# Jenny Lind Fislerville Glass Works



## joanne59 (Jan 19, 2005)

I need some help identifying this flask and estimating value.  I searched Kovels and couldn't believe how many variations there are!

Jenny Lind flask

 Approximately 9 3/8 inches tall, open pontil, I'm not sure if the lip is applied (to me it looks more rolled!)  In some light it looks aqua, in other light more of a pale lime green.

 Please let me know what additional information you need and if you'd like more photos of specific parts of the flask.


----------



## diggerjeff (Jan 19, 2005)

http://search.famsf.org:8080/view.shtml?keywords=%57%6F%72%6B%73&artist=&country=&period=&sort=&start=1&position=9&record=107336

 http://www.greatantiquebottles.com/fl008text.html

 http://www.liveauctioneers.com/auctions/ebay/276656.html

 check out these links and look very close at the lip of your bottle.
 this flask has been reproduced over the years  and some are actually fairly good reproductions . you should check these resources also, McKearin's American Glass Or McKearin & Wilson American Bottles .
 your bottle looks very authentic,but something about the lip seems wrong. i am no expert on these type flasks, but i know we have a few here . lets see what others say before we call it a repro. i hope it is not!!


----------



## joanne59 (Jan 19, 2005)

diggerjeff -

 Thanks for the links, those are the same ones I found LOL!  Mine definitely does not have the double lip.  

 Here's another picture of the lip:


----------



## joanne59 (Jan 19, 2005)

I just did a Google search for Clevenger bottles - none of the ones I found look anything like mine (the repros/copies had the double lip).  I'm stumped!

 Later... another Google search for Jenny Lind Flask, can't find anything that looks even close to mine [&o]


----------



## BRIAN S. (Jan 19, 2005)

Hi Joanne , 
  I'm sorry to say that I believe your Flask is a repro . Whether it's an early Clevenger Brothers repro. or not I can't really tell.
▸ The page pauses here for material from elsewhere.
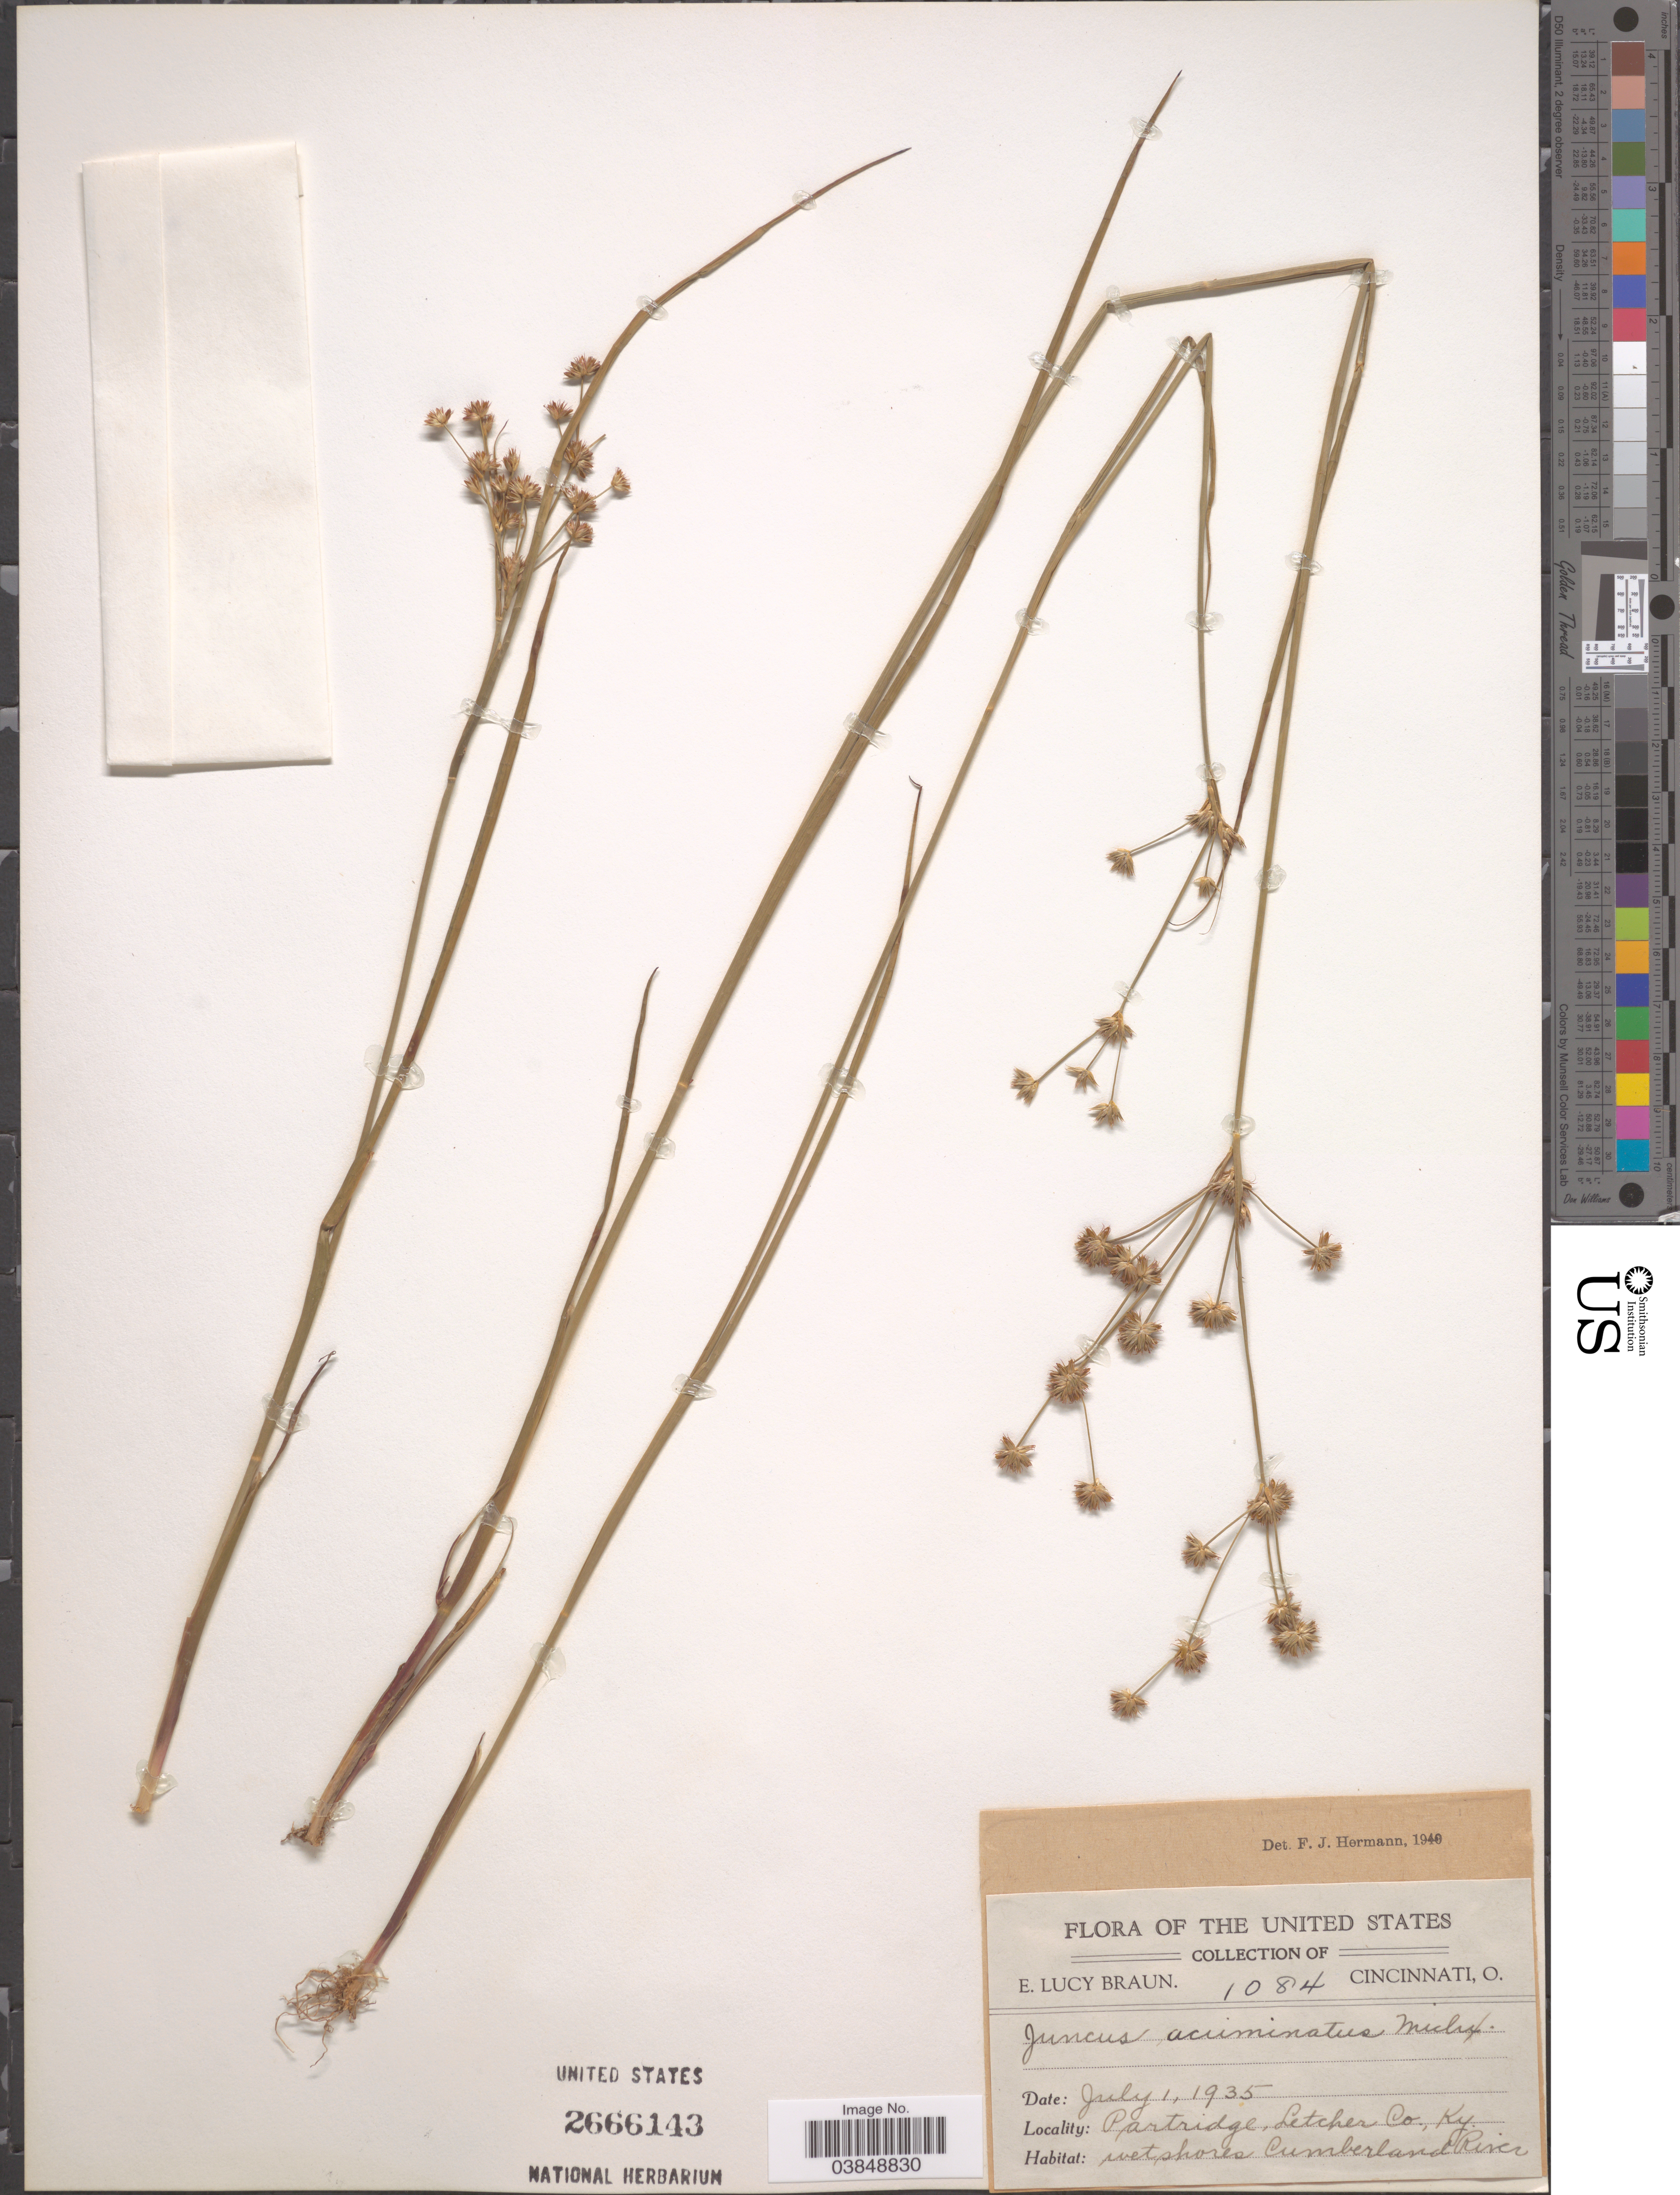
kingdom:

Examine the bottle very closely and see if you see the initials C B are embossed on it anywhere . Some of the early Clevengers were marked. The early Clevengers have a market and are getting to be very collectible. I have seen authentic Lind's with several different lip treatments , So this isn't a sure way of telling if an example is original or not. 
  I was told by Jeff Noordsy that you can tell the Repro's by the neck. If you look at your neck very carefully you will see that it goes down rather straight from the lip and then tapers out rather quickly when it gets to the body of the bottle. And on the original ( like in lobeycats pic) the neck tapers gradually all the way from the lip to the body of the bottle. If you examine the pics of your bottles neck and of the one lobeycat has pictured I believe you will see the difference and understand what I'm trying to explain.   
    Brian


----------



## joanne59 (Jan 20, 2005)

I was afraid of that.  Thanks for everyone's help anyway!


----------